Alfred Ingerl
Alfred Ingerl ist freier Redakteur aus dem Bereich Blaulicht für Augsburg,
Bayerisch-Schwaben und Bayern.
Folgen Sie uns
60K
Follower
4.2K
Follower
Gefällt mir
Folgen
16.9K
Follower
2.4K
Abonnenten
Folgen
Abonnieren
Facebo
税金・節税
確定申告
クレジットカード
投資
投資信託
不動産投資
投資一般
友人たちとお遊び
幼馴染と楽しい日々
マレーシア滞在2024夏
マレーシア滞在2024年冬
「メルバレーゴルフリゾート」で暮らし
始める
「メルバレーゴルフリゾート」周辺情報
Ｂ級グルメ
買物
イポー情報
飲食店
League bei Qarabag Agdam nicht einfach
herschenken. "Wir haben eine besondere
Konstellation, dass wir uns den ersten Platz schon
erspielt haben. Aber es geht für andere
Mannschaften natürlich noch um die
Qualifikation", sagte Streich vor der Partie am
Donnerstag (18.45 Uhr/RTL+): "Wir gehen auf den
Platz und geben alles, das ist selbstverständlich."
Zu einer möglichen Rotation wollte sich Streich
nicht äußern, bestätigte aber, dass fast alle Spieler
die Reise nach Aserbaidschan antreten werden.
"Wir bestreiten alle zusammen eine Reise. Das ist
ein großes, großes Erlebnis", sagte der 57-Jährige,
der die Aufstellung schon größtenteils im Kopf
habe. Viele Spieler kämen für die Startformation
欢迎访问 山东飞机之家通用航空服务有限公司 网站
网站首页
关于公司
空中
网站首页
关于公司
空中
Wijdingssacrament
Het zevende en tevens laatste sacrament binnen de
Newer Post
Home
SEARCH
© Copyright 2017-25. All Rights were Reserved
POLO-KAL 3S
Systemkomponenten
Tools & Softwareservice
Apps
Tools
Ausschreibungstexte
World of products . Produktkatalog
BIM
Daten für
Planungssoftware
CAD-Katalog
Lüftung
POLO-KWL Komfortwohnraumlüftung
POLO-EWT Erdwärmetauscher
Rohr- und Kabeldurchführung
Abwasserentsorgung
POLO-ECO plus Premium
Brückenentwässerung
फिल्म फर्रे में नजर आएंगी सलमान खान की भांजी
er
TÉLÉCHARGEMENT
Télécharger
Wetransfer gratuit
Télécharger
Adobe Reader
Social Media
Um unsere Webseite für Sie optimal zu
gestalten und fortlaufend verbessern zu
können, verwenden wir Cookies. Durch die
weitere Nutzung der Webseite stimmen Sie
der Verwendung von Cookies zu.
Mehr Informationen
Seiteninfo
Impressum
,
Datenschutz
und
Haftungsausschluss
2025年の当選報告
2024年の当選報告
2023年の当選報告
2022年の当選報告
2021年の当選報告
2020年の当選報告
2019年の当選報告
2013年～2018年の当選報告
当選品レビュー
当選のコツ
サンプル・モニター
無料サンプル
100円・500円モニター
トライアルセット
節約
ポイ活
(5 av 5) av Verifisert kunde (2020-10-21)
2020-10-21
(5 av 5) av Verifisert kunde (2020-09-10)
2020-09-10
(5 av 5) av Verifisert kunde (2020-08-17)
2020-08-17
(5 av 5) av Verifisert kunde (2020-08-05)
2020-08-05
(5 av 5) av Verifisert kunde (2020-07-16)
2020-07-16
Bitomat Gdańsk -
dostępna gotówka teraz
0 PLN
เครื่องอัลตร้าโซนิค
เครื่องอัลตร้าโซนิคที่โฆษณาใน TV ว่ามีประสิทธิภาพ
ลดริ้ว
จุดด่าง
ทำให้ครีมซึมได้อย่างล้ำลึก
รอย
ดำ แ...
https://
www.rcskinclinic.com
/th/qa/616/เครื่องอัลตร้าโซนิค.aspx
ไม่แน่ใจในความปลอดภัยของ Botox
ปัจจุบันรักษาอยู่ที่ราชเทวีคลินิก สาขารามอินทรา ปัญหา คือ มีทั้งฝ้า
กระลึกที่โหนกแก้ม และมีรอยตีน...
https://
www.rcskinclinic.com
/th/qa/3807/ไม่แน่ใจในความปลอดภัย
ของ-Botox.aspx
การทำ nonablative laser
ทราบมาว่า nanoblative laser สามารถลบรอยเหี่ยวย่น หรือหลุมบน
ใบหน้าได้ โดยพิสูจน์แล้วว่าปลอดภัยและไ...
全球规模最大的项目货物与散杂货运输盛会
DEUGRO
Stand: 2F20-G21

:::

◆ Work instructions
From the entries, copy every line in which the word "nicht" occurs.

◆ Result for this exercise
League bei Qarabag Agdam nicht einfach
nicht äußern, bestätigte aber, dass fast alle Spieler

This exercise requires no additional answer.